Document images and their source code

• • •

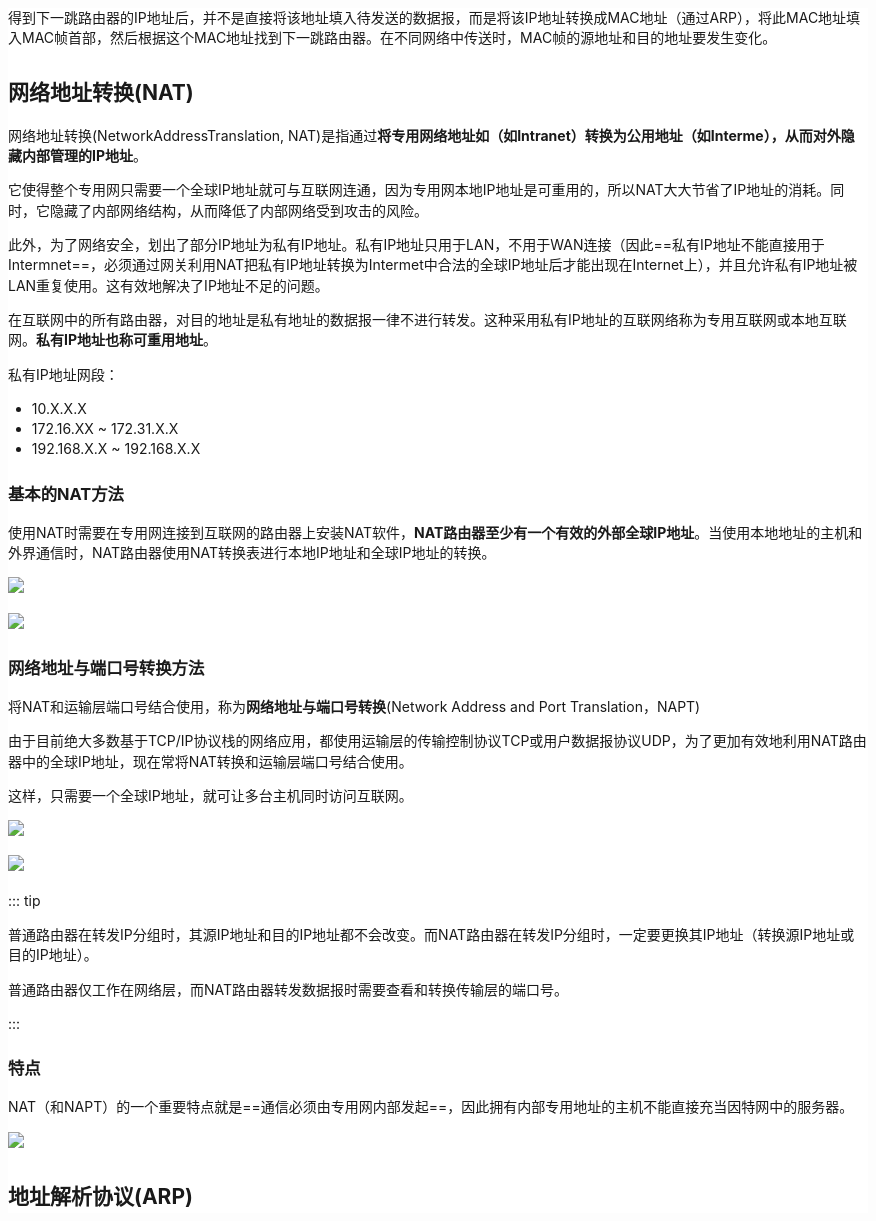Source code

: 得到下一跳路由器的IP地址后，并不是直接将该地址填入待发送的数据报，而是将该IP地址转换成MAC地址（通过ARP），将此MAC地址填入MAC帧首部，然后根据这个MAC地址找到下一跳路由器。在不同网络中传送时，MAC帧的源地址和目的地址要发生变化。

## 网络地址转换(NAT)

网络地址转换(NetworkAddressTranslation, NAT)是指通过**将专用网络地址如（如Intranet）转换为公用地址（如Interme），从而对外隐藏内部管理的IP地址**。

它使得整个专用网只需要一个全球IP地址就可与互联网连通，因为专用网本地IP地址是可重用的，所以NAT大大节省了IP地址的消耗。同时，它隐藏了内部网络结构，从而降低了内部网络受到攻击的风险。

此外，为了网络安全，划出了部分IP地址为私有IP地址。私有IP地址只用于LAN，不用于WAN连接（因此==私有IP地址不能直接用于Intermnet==，必须通过网关利用NAT把私有IP地址转换为Intermet中合法的全球IP地址后才能出现在Internet上），并且允许私有IP地址被LAN重复使用。这有效地解决了IP地址不足的问题。

在互联网中的所有路由器，对目的地址是私有地址的数据报一律不进行转发。这种采用私有IP地址的互联网络称为专用互联网或本地互联网。**私有IP地址也称可重用地址**。

私有IP地址网段：

- 10.X.X.X
- 172.16.XX ~ 172.31.X.X
- 192.168.X.X ~ 192.168.X.X

### 基本的NAT方法

使用NAT时需要在专用网连接到互联网的路由器上安装NAT软件，**NAT路由器至少有一个有效的外部全球IP地址**。当使用本地地址的主机和外界通信时，NAT路由器使用NAT转换表进行本地IP地址和全球IP地址的转换。

![](342.png)

![](343.png)

### 网络地址与端口号转换方法

将NAT和运输层端口号结合使用，称为**网络地址与端口号转换**(Network Address and Port Translation，NAPT)

由于目前绝大多数基于TCP/IP协议栈的网络应用，都使用运输层的传输控制协议TCP或用户数据报协议UDP，为了更加有效地利用NAT路由器中的全球IP地址，现在常将NAT转换和运输层端口号结合使用。

这样，只需要一个全球IP地址，就可让多台主机同时访问互联网。

![](344.png)

![](345.png)

::: tip

普通路由器在转发IP分组时，其源IP地址和目的IP地址都不会改变。而NAT路由器在转发IP分组时，一定要更换其IP地址（转换源IP地址或目的IP地址）。

普通路由器仅工作在网络层，而NAT路由器转发数据报时需要查看和转换传输层的端口号。

:::

### 特点

NAT（和NAPT）的一个重要特点就是==通信必须由专用网内部发起==，因此拥有内部专用地址的主机不能直接充当因特网中的服务器。

![](346.png)

## 地址解析协议(ARP)

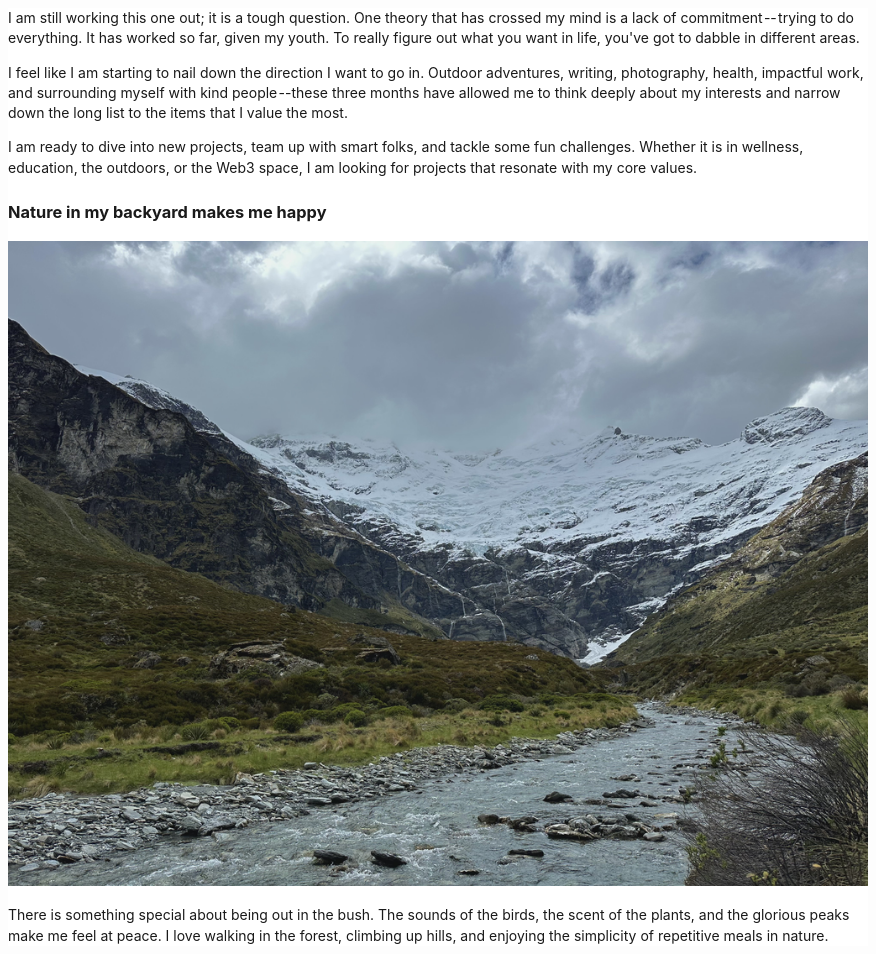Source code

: I am still working this one out; it is a tough question. One theory that has crossed my mind is a lack of commitment -- trying to do everything. It has worked so far, given my youth. To really figure out what you want in life, you've got to dabble in different areas.

I feel like I am starting to nail down the direction I want to go in. Outdoor adventures, writing, photography, health, impactful work, and surrounding myself with kind people --these three months have allowed me to think deeply about my interests and narrow down the long list to the items that I value the most.

I am ready to dive into new projects, team up with smart folks, and tackle some fun challenges. Whether it is in wellness, education, the outdoors, or the Web3 space, I am looking for projects that resonate with my core values.

### Nature in my backyard makes me happy

![I did my first solo overnight backpacking trip and slept at the foot of this epic glacier!](./nz-glacier-solo-backpacking.jpg)

There is something special about being out in the bush. The sounds of the birds, the scent of the plants, and the glorious peaks make me feel at peace. I love walking in the forest, climbing up hills, and enjoying the simplicity of repetitive meals in nature.
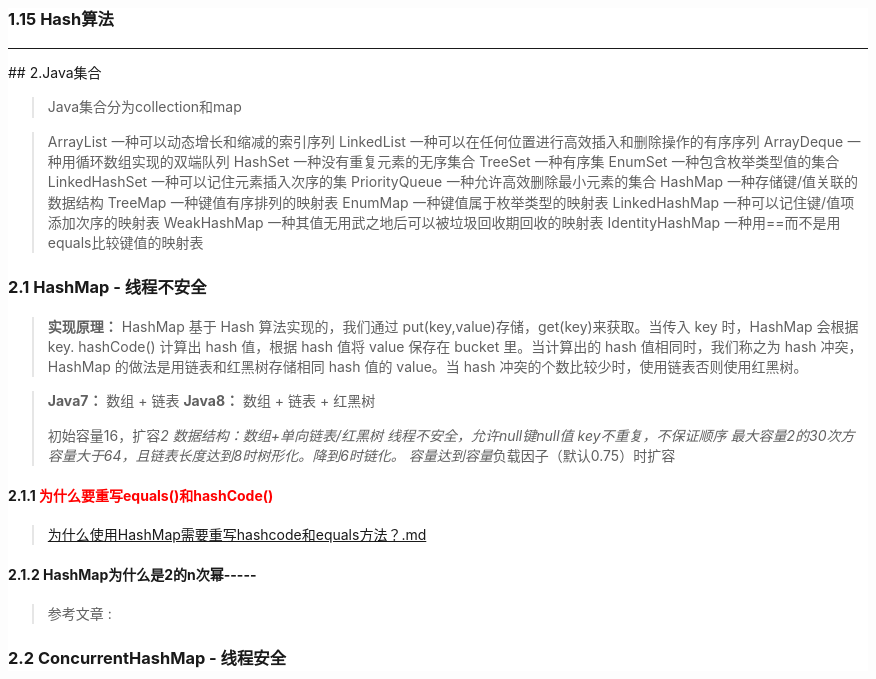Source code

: ### 1.15 Hash算法



---

<div STYLE="page-break-after: always;"></div>
## 2.Java集合

> Java集合分为collection和map

> ArrayList   一种可以动态增长和缩减的索引序列
> LinkedList   一种可以在任何位置进行高效插入和删除操作的有序序列
> ArrayDeque   一种用循环数组实现的双端队列
> HashSet   一种没有重复元素的无序集合
> TreeSet   一种有序集
> EnumSet   一种包含枚举类型值的集合
> LinkedHashSet   一种可以记住元素插入次序的集
> PriorityQueue   一种允许高效删除最小元素的集合
> HashMap   一种存储键/值关联的数据结构
> TreeMap   一种键值有序排列的映射表
> EnumMap   一种键值属于枚举类型的映射表
> LinkedHashMap   一种可以记住键/值项添加次序的映射表
> WeakHashMap   一种其值无用武之地后可以被垃圾回收期回收的映射表
> IdentityHashMap   一种用==而不是用equals比较键值的映射表

### 2.1 HashMap - 线程不安全

> **实现原理：** HashMap 基于 Hash 算法实现的，我们通过 put(key,value)存储，get(key)来获取。当传入 key 时，HashMap 会根据 key. hashCode() 计算出 hash 值，根据 hash 值将 value 保存在 bucket 里。当计算出的 hash 值相同时，我们称之为 hash 冲突，HashMap 的做法是用链表和红黑树存储相同 hash 值的 value。当 hash 冲突的个数比较少时，使用链表否则使用红黑树。 

> **Java7：** 数组 + 链表
> **Java8：** 数组 + 链表 + 红黑树 
>
> 	初始容量16，扩容*2
> 	数据结构：数组+单向链表/红黑树
> 	线程不安全，允许null键null值
> 	key不重复，不保证顺序
> 	最大容量2的30次方
> 	容量大于64，且链表长度达到8时树形化。降到6时链化。
> 	容量达到容量*负载因子（默认0.75）时扩容

#### 2.1.1 <font color="red">为什么要重写equals()和hashCode()</font>

> [为什么使用HashMap需要重写hashcode和equals方法？.md](./文章/为什么使用HashMap需要重写hashcode和equals方法？.md) 

#### 2.1.2 HashMap为什么是2的n次幂-----

> 参考文章 : 

### 2.2 ConcurrentHashMap - 线程安全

• • •

Output the source text of every item above verbatim, leaving out the pictures.

Source code

: 得到下一跳路由器的IP地址后，并不是直接将该地址填入待发送的数据报，而是将该IP地址转换成MAC地址（通过ARP），将此MAC地址填入MAC帧首部，然后根据这个MAC地址找到下一跳路由器。在不同网络中传送时，MAC帧的源地址和目的地址要发生变化。

## 网络地址转换(NAT)

网络地址转换(NetworkAddressTranslation, NAT)是指通过**将专用网络地址如（如Intranet）转换为公用地址（如Interme），从而对外隐藏内部管理的IP地址**。

它使得整个专用网只需要一个全球IP地址就可与互联网连通，因为专用网本地IP地址是可重用的，所以NAT大大节省了IP地址的消耗。同时，它隐藏了内部网络结构，从而降低了内部网络受到攻击的风险。

此外，为了网络安全，划出了部分IP地址为私有IP地址。私有IP地址只用于LAN，不用于WAN连接（因此==私有IP地址不能直接用于Intermnet==，必须通过网关利用NAT把私有IP地址转换为Intermet中合法的全球IP地址后才能出现在Internet上），并且允许私有IP地址被LAN重复使用。这有效地解决了IP地址不足的问题。

在互联网中的所有路由器，对目的地址是私有地址的数据报一律不进行转发。这种采用私有IP地址的互联网络称为专用互联网或本地互联网。**私有IP地址也称可重用地址**。

私有IP地址网段：

- 10.X.X.X
- 172.16.XX ~ 172.31.X.X
- 192.168.X.X ~ 192.168.X.X

### 基本的NAT方法

使用NAT时需要在专用网连接到互联网的路由器上安装NAT软件，**NAT路由器至少有一个有效的外部全球IP地址**。当使用本地地址的主机和外界通信时，NAT路由器使用NAT转换表进行本地IP地址和全球IP地址的转换。

![](342.png)

![](343.png)

### 网络地址与端口号转换方法

将NAT和运输层端口号结合使用，称为**网络地址与端口号转换**(Network Address and Port Translation，NAPT)

由于目前绝大多数基于TCP/IP协议栈的网络应用，都使用运输层的传输控制协议TCP或用户数据报协议UDP，为了更加有效地利用NAT路由器中的全球IP地址，现在常将NAT转换和运输层端口号结合使用。

这样，只需要一个全球IP地址，就可让多台主机同时访问互联网。

![](344.png)

![](345.png)

::: tip

普通路由器在转发IP分组时，其源IP地址和目的IP地址都不会改变。而NAT路由器在转发IP分组时，一定要更换其IP地址（转换源IP地址或目的IP地址）。

普通路由器仅工作在网络层，而NAT路由器转发数据报时需要查看和转换传输层的端口号。

:::

### 特点

NAT（和NAPT）的一个重要特点就是==通信必须由专用网内部发起==，因此拥有内部专用地址的主机不能直接充当因特网中的服务器。

![](346.png)

## 地址解析协议(ARP)

Source code

: I am still working this one out; it is a tough question. One theory that has crossed my mind is a lack of commitment -- trying to do everything. It has worked so far, given my youth. To really figure out what you want in life, you've got to dabble in different areas.

I feel like I am starting to nail down the direction I want to go in. Outdoor adventures, writing, photography, health, impactful work, and surrounding myself with kind people --these three months have allowed me to think deeply about my interests and narrow down the long list to the items that I value the most.

I am ready to dive into new projects, team up with smart folks, and tackle some fun challenges. Whether it is in wellness, education, the outdoors, or the Web3 space, I am looking for projects that resonate with my core values.

### Nature in my backyard makes me happy

![I did my first solo overnight backpacking trip and slept at the foot of this epic glacier!](./nz-glacier-solo-backpacking.jpg)

There is something special about being out in the bush. The sounds of the birds, the scent of the plants, and the glorious peaks make me feel at peace. I love walking in the forest, climbing up hills, and enjoying the simplicity of repetitive meals in nature.
Source code

: ### 1.15 Hash算法



---

<div STYLE="page-break-after: always;"></div>
## 2.Java集合

> Java集合分为collection和map

> ArrayList   一种可以动态增长和缩减的索引序列
> LinkedList   一种可以在任何位置进行高效插入和删除操作的有序序列
> ArrayDeque   一种用循环数组实现的双端队列
> HashSet   一种没有重复元素的无序集合
> TreeSet   一种有序集
> EnumSet   一种包含枚举类型值的集合
> LinkedHashSet   一种可以记住元素插入次序的集
> PriorityQueue   一种允许高效删除最小元素的集合
> HashMap   一种存储键/值关联的数据结构
> TreeMap   一种键值有序排列的映射表
> EnumMap   一种键值属于枚举类型的映射表
> LinkedHashMap   一种可以记住键/值项添加次序的映射表
> WeakHashMap   一种其值无用武之地后可以被垃圾回收期回收的映射表
> IdentityHashMap   一种用==而不是用equals比较键值的映射表

### 2.1 HashMap - 线程不安全

> **实现原理：** HashMap 基于 Hash 算法实现的，我们通过 put(key,value)存储，get(key)来获取。当传入 key 时，HashMap 会根据 key. hashCode() 计算出 hash 值，根据 hash 值将 value 保存在 bucket 里。当计算出的 hash 值相同时，我们称之为 hash 冲突，HashMap 的做法是用链表和红黑树存储相同 hash 值的 value。当 hash 冲突的个数比较少时，使用链表否则使用红黑树。 

> **Java7：** 数组 + 链表
> **Java8：** 数组 + 链表 + 红黑树 
>
> 	初始容量16，扩容*2
> 	数据结构：数组+单向链表/红黑树
> 	线程不安全，允许null键null值
> 	key不重复，不保证顺序
> 	最大容量2的30次方
> 	容量大于64，且链表长度达到8时树形化。降到6时链化。
> 	容量达到容量*负载因子（默认0.75）时扩容

#### 2.1.1 <font color="red">为什么要重写equals()和hashCode()</font>

> [为什么使用HashMap需要重写hashcode和equals方法？.md](./文章/为什么使用HashMap需要重写hashcode和equals方法？.md) 

#### 2.1.2 HashMap为什么是2的n次幂-----

> 参考文章 : 

### 2.2 ConcurrentHashMap - 线程安全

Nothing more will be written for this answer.